*** Opening Text section ***

MIGRATION – leave sought to present new ground of appeal – whether sufficient prospects of success – leave refusedLegislation: Migration Act 1958 (Cth) ss 5H(1), 5J, 36(2), 499(1), 501 Cases cited: Hossain v Minister for Immigration and Border Protection [2018] HCA 34; 359 ALR 1 Date of hearing: 6 November 2019 Registry: New South Wales Division: General Division National Practice Area: Administrative and Constitutional Law and Human Rights Category: Catchwords Number of paragraphs: 57 Counsel for the Appellant: HPT Bevan and K Hooper Solicitor for the Appellant: HIV/AIDS Legal Centre Counsel for the First Respondent: BD Kaplan Solicitor for the First Respondent: Australian Government Solicitor Counsel for the Second Respondent: The second respondent filed a submitting notice save as to costs ORDERS
NSD 648 of 2019 BETWEEN: ZMBZ
Appellant
AND: MINISTER FOR HOME AFFAIRS
First Respondent
ADMINISTRATIVE APPEALS TRIBUNAL
Second Respondent
JUDGES:
PERRAM, STEWART AND ABRAHAM JJ
DATE OF ORDER:
11 NOVEMBER 2019
THE COURT ORDERS THAT:
1.The appeal is allowed.
2.The orders made by the primary judge on 4 April 2019 be set aside and in their place it is ordered that:
“1.A writ of certiorari issue quashing the decision of the second respondent dated 27 June 2018 affirming the decision of a delegate of the first respondent to refuse the applicant’s Safe Haven Enterprise (class XE) visa under s 501(1) of the Migration Act 1958 (Cth).
2. A writ of mandamus issue directed to the second respondent, requiring the second respondent to determine according to law the application made on 6 April 2018 by the appellant for review of the decision of the delegate of the first respondent to refuse to grant the appellant a Safe Haven Enterprise (Class XE) visa;
3.The first respondent is to pay the applicant’s costs.”
3.The first respondent is to pay the appellant’s costs of appeal.
Note: Entry of orders is dealt with in Rule 39.32 of the Federal Court Rules 2011.
REASONS FOR JUDGMENT
THE COURT:
Introduction
This is an appeal from a judgment of a judge of this Court, in ZMBZ v Minister for Home Affairs [2019] FCA 455. The primary judge dismissed a review of a decision of the Administrative Appeals Tribunal which in turn dismissed a merits review of a decision of a delegate of the first respondent (the Minister) to refuse the appellant his application for a Safe Haven Enterprise (Class XE) protection visa.

*** Closing Text section ***
*** Opening Extracted information ***

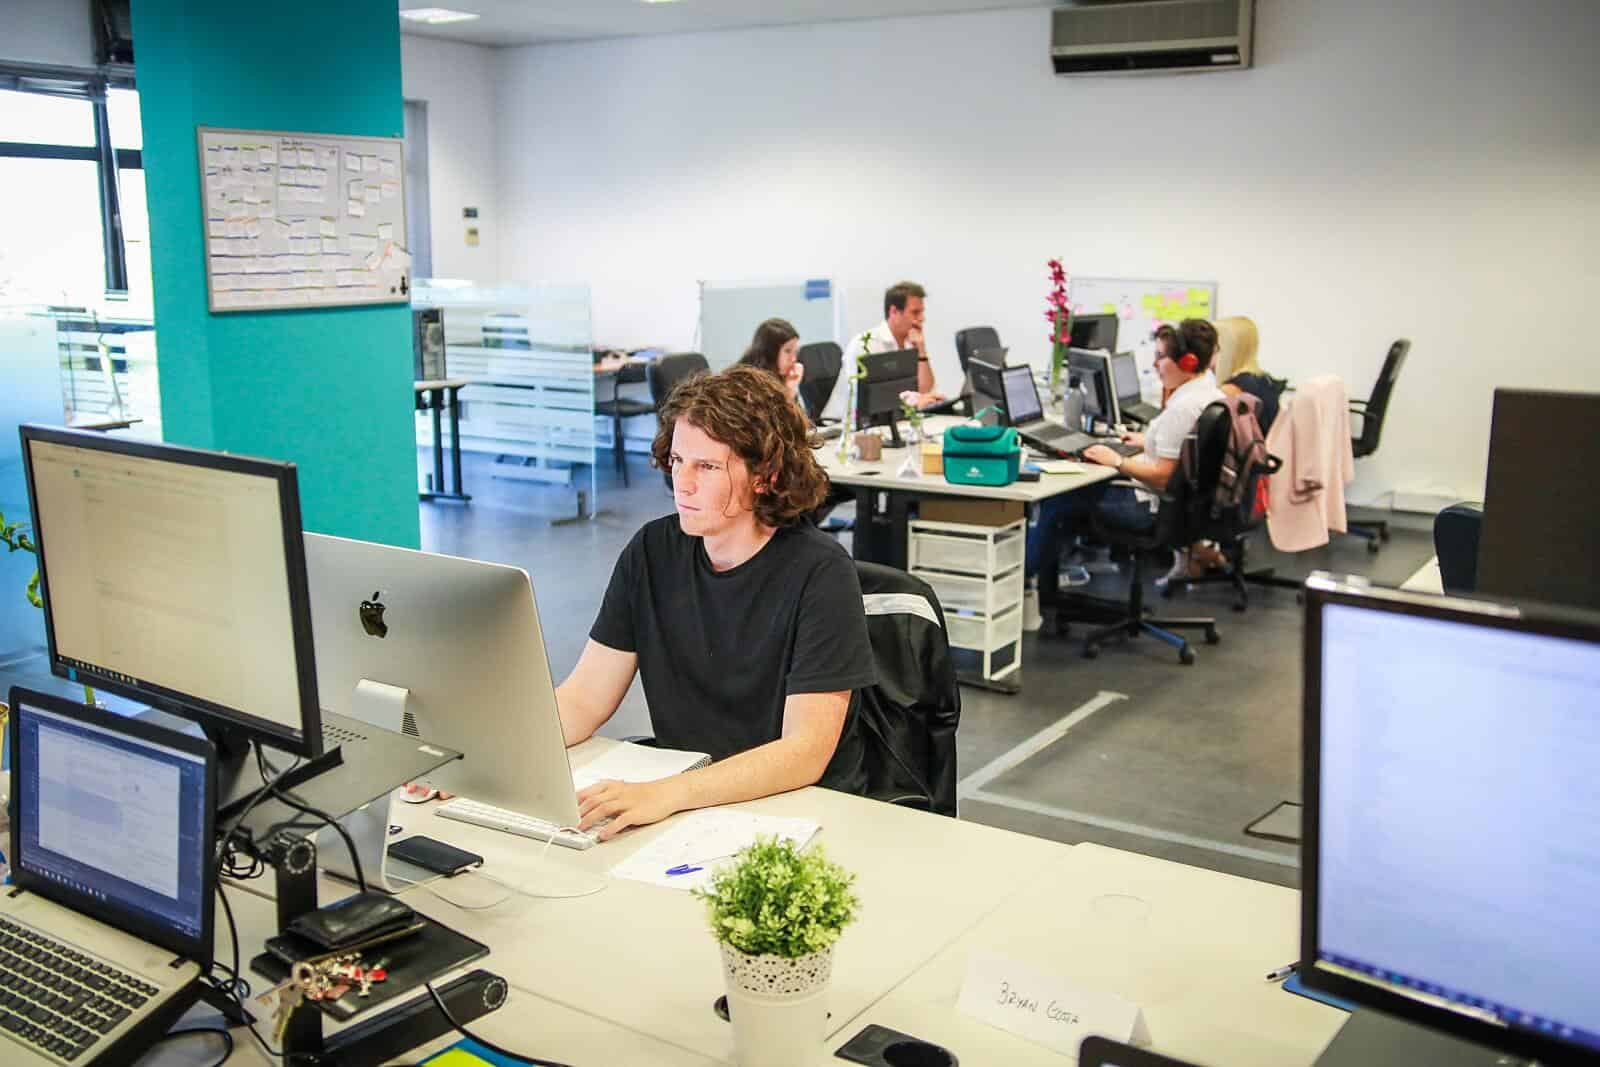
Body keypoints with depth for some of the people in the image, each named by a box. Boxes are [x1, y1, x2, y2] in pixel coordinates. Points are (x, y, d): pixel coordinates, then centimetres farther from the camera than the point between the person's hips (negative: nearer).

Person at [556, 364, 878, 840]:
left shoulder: (819, 571, -15)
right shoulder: (652, 552, 0)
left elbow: (805, 752, -22)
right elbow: (584, 699, 1)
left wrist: (668, 793, -35)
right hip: (677, 799, 6)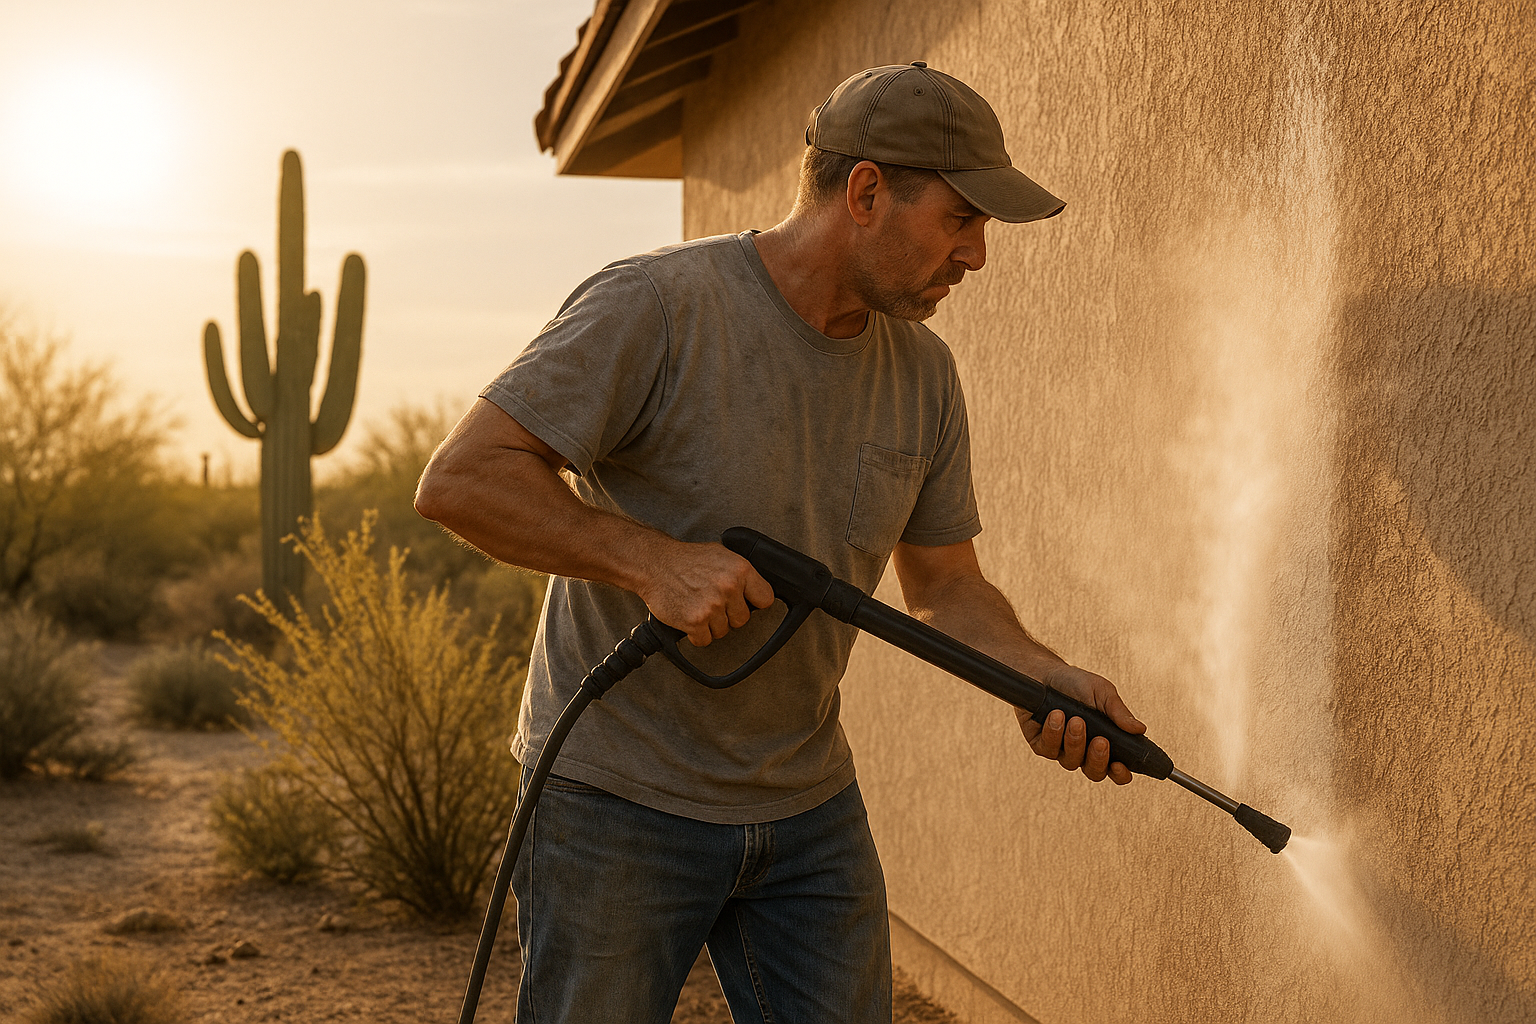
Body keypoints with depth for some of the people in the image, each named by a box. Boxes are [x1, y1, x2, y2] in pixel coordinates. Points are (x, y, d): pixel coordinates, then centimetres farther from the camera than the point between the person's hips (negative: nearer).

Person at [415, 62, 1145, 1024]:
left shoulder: (924, 374, 2)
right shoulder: (656, 306, -18)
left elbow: (945, 585, 11)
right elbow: (460, 481, -21)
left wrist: (1047, 676, -8)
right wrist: (653, 560, -30)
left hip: (809, 810, 6)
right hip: (621, 800, -5)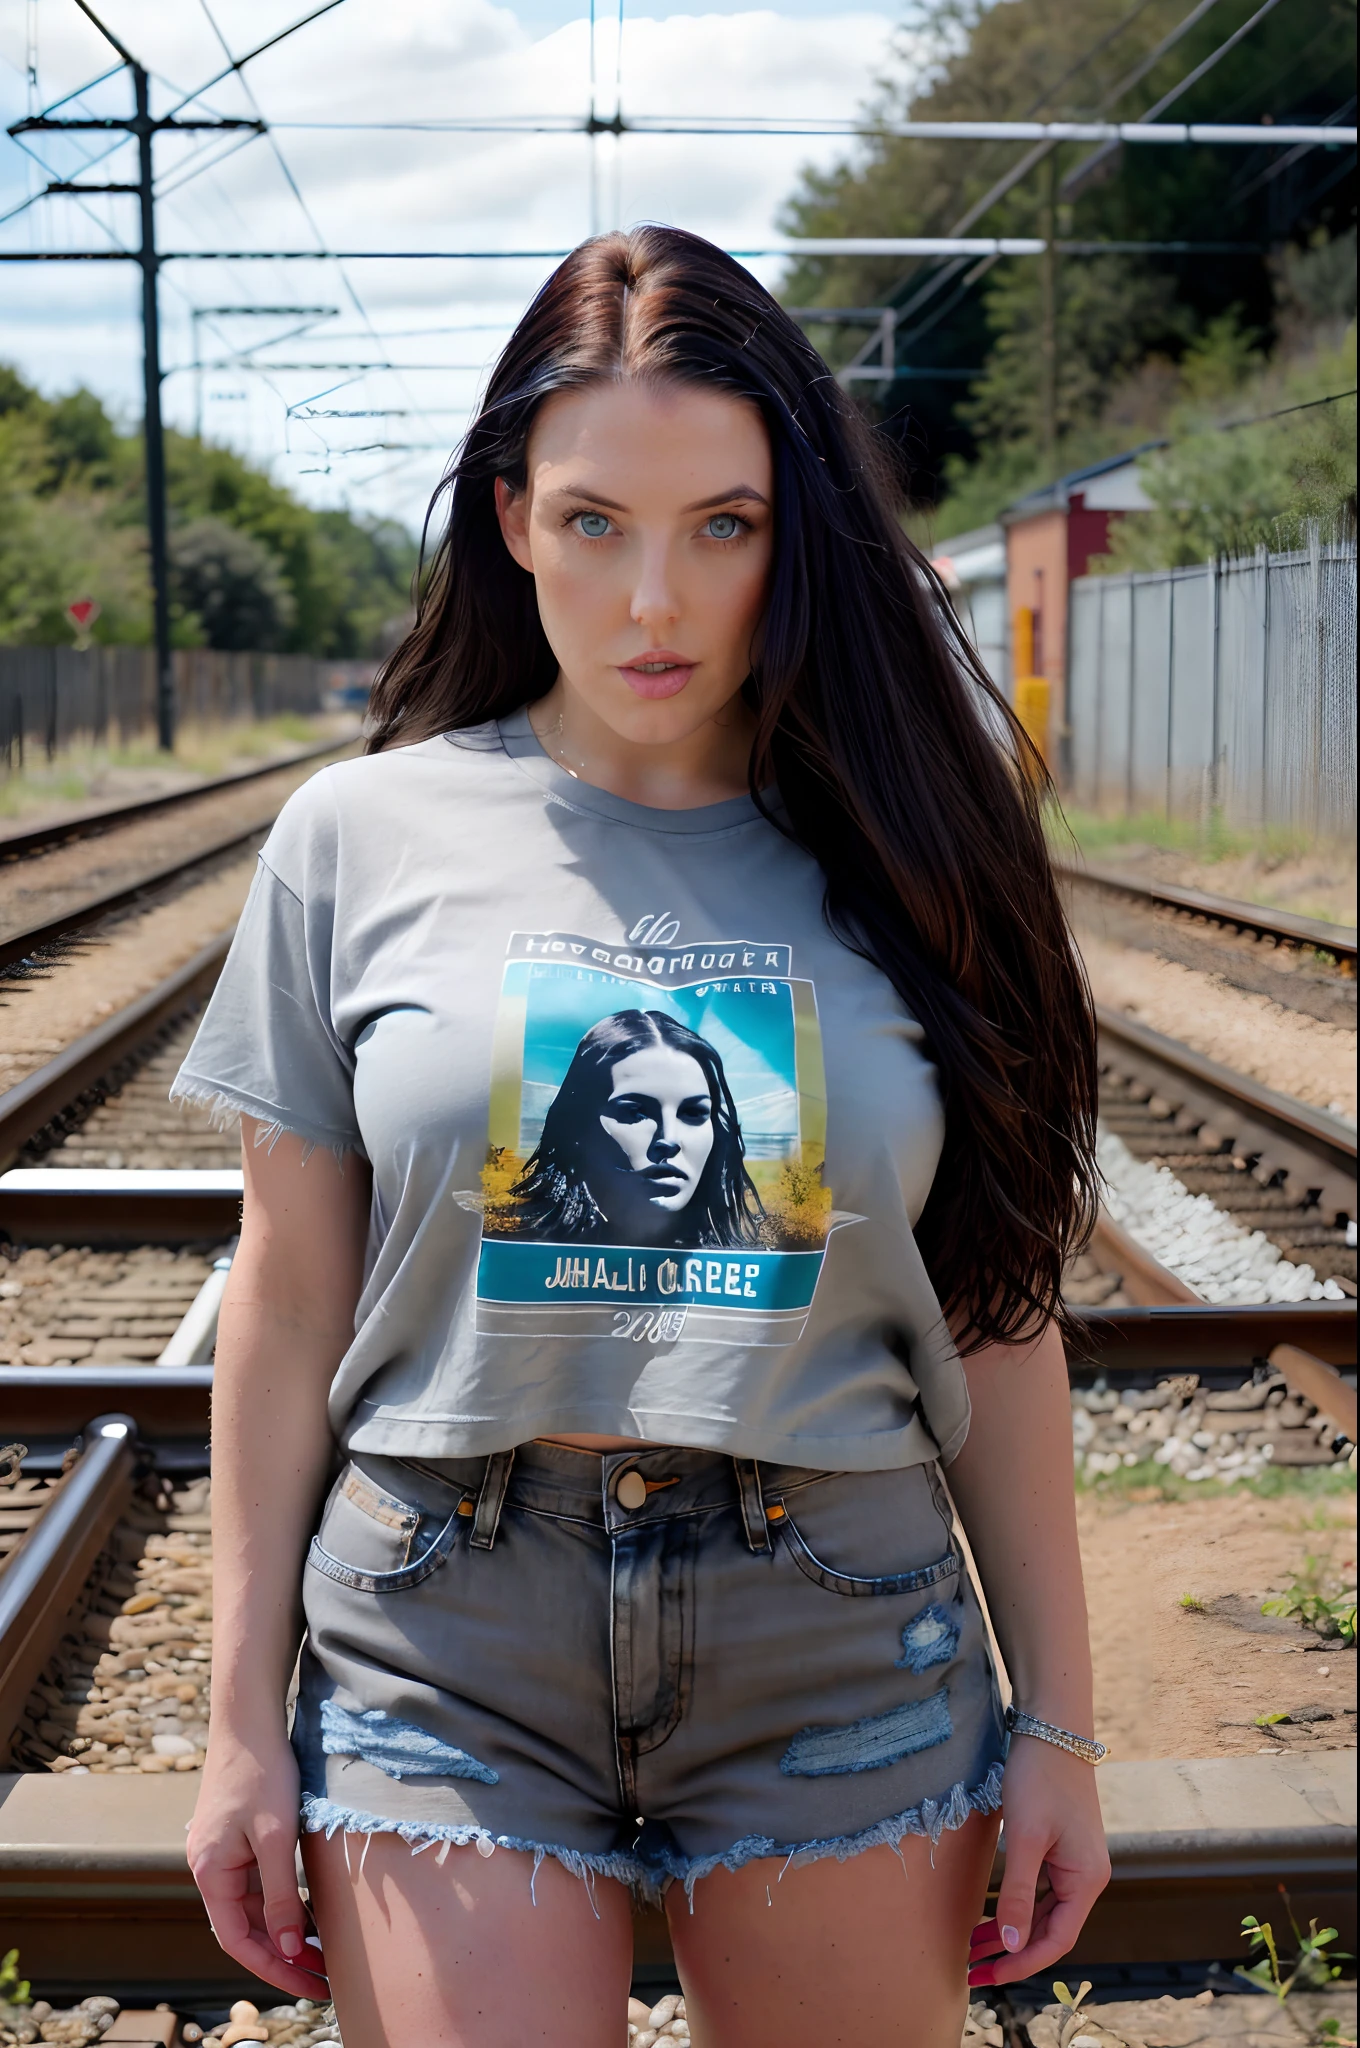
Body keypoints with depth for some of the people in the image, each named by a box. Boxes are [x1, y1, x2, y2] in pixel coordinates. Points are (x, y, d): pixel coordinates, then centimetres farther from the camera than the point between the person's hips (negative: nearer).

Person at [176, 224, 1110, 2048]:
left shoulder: (897, 856, 1)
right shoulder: (365, 838, 0)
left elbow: (995, 1311, 4)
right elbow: (289, 1302, 2)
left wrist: (1056, 1715, 5)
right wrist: (243, 1720, 3)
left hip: (845, 1654, 1)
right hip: (445, 1645, 0)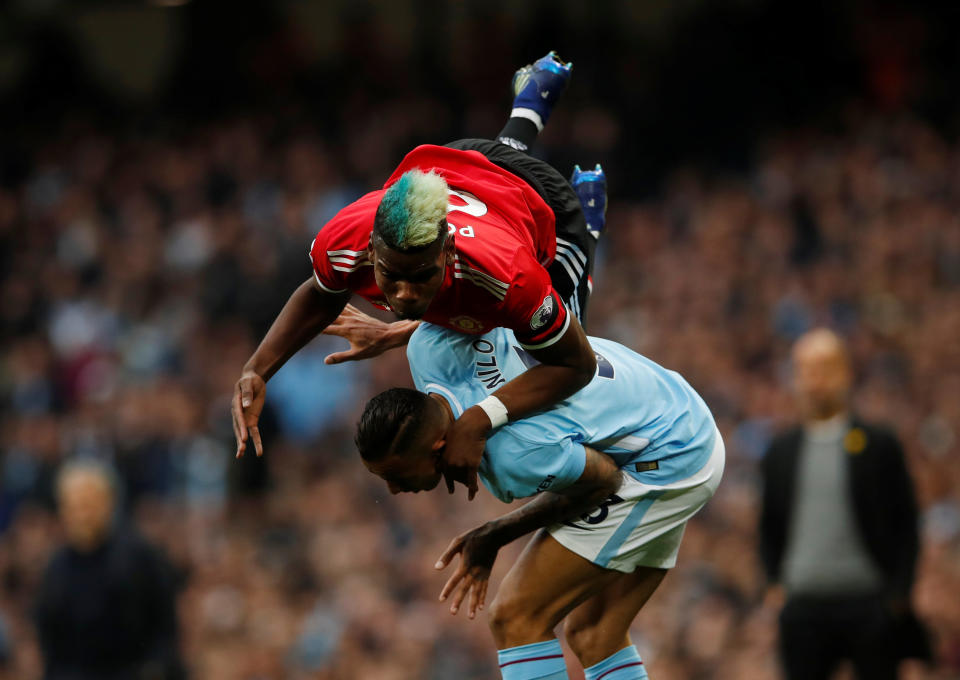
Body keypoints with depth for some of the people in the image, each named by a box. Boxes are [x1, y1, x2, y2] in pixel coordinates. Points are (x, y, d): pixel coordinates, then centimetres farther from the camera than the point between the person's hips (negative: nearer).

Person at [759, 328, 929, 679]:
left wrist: (898, 593, -6)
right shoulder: (780, 452, 10)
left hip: (869, 607, -2)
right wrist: (776, 581, 3)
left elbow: (906, 524, 2)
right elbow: (769, 527, 17)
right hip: (804, 607, 2)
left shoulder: (879, 446, 1)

*** Closing Extracted information ***

Task A
Rewrite the part of the judgment starting with "2. A writ of" and going on through "costs of appeal.", putting "prohibition" in place of "mandamus".
Task B
According to the judgment, on what date was the hearing held?
Task C
Continue the judgment from the point where it stops.

Task response A
2. A writ of prohibition issue directed to the second respondent, requiring the second respondent to determine according to law the application made on 6 April 2018 by the appellant for review of the decision of the delegate of the first respondent to refuse to grant the appellant a Safe Haven Enterprise (Class XE) visa;
3.The first respondent is to pay the applicant’s costs.”
3.The first respondent is to pay the appellant’s costs of appeal.

Task response B
6 November 2019

Task response C
The appellant is a refugee from Myanmar. A delegate of the Minister for Immigration and Border Protection initially refused his application for a protection visa. On referral to the Immigration Assessment Authority, the Authority found the appellant had a well-founded fear of persecution by reason of his membership of a particular social group arising from his HIV-positive status. Because of that finding, the Authority found it unnecessary to make any findings as to the balance of the appellant’s claims, including claims to persecution in Myanmar based on his identity as an ethnic Rohingya and a Sunni Muslim by religion. The Authority remitted the protection visa application to the delegate for reconsideration with the direction that the appellant is a refugee within the meaning of s 5H(1) of the Migration Act 1958 (Cth).
The delegate then refused the protection visa application under s 501(1) of the Act on the basis that the appellant did not pass the character test in s 501(6)(d)(i). That was because in December 2015 he had been convicted of aggravated assault against his then wife and sentenced to seven months imprisonment wholly suspended for 12 months.
On merits review to the Tribunal, the Tribunal affirmed the delegate’s decision. The Tribunal’s decision was finely balanced: the Tribunal found that Australia’s non-refoulement obligations weighed significantly in the appellant’s favour but, in the result, was satisfied that other factors weighed against granting the appellant the visa.
The delegate and the Tribunal considered the matter with reference to the Direction No 65 that was made by the Minister on 22 December 2014 under s 499(1) of the Act, entitled “Visa refusal and cancellation under s 501 and revocation of a mandatory cancellation of a visa under s 501CA”.
Clause 11(1) of Direction No 65 sets out three primary considerations for a decision-maker who is contemplating whether to refuse a visa under s 501 of the Act on character grounds. The primary considerations are (a) protection of the Australian community from criminal or other serious conduct, (b) the best interests of minor children in Australia, and (c) the expectations of the Australian community. Clause 12(1) then provides that “other considerations” must be taken into account where relevant and that these “include” international non-refoulement obligations.
Clause 8(4) requires that primary considerations should generally be given greater weight than the other considerations.
Before the primary judge, the appellant contended that the Tribunal made a jurisdictional error in the application of cl 12(1) of Direction No 65 or, in the alternative, by constructively failing to exercise its jurisdiction as required by Direction No 65 “by failing to consider the extent of the impediments if [he] were removed from Australia” separate from any consideration of whether Australia owed any non-refoulement obligations to him on the basis of his status as a person being HIV positive. Those impediments were said to arise from the appellant’s Rohingya ethnicity and his Sunni Muslim religious affiliation.
The primary judge rejected the appellant’s argument on two, separate bases:
·first, the argument was not clearly advanced by the appellant – or, if it was, it was abandoned during oral argument before the Tribunal (at [16]-[27]); and
·secondly, and in any event, even if the Tribunal had considered the argument, its findings were such that the outcome of the review could not realistically have been any different (at [28]-[34]).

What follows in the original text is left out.